Elizabethtown College has joined the American Talent Initiative (ATI), alongside Duke, Georgetown, Harvard, Johns Hopkins and Princeton universities, Franklin & Marshall College and other top institutions of higher education. This growing alliance is committed to increasing the educational opportunities to low- to moderate- income students.

With funding partner, Bloomberg Philanthropies, ATI is focused on colleges and universities with six-year graduation rates, consistently above 70 percent–Elizabethtown boasts 74.3–and the alliance goal is to bring on an additional 100 colleges and universities in the next few years Elizabethtown is one of the first to join. Elizabethtown College President Carl Strikwerda met for ATI’s inaugural Presidential Roundtable Feb. 22, 2017, in New York City.

As college-age demographics shift, higher education institutions need to adapt to serve a variety of students not presently on their radars. Today, the majority of high school students are from minority groups, and many are first-generation college applicants who, often, need financial assistance.
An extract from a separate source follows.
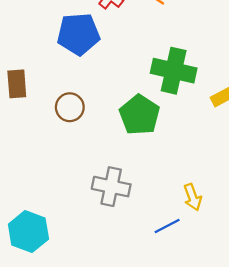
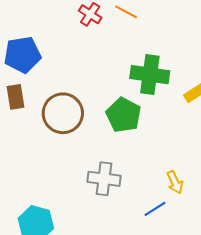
blue pentagon: (78, 34) -> (22, 55), moved
brown circle: (70, 107) -> (63, 113), size x1.6

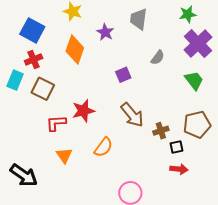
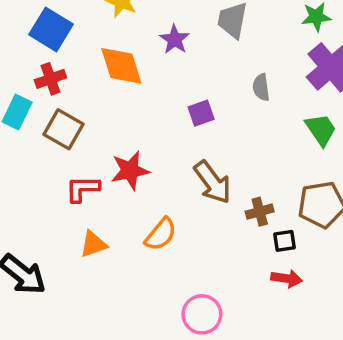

Unfortunately, highly talented lower-income students are less likely to graduate with a college degree than their high-income peers because they are denied financial access. Across the nation, only 25 percent of students who fall in the bottom half of the income distribution enroll in institutions with higher graduation rates. Even so, there are at least 12,500 low- and moderate-income high school seniors each year with SAT scores and GPAs that make them exceptionally qualified to enroll in highly selective institutions.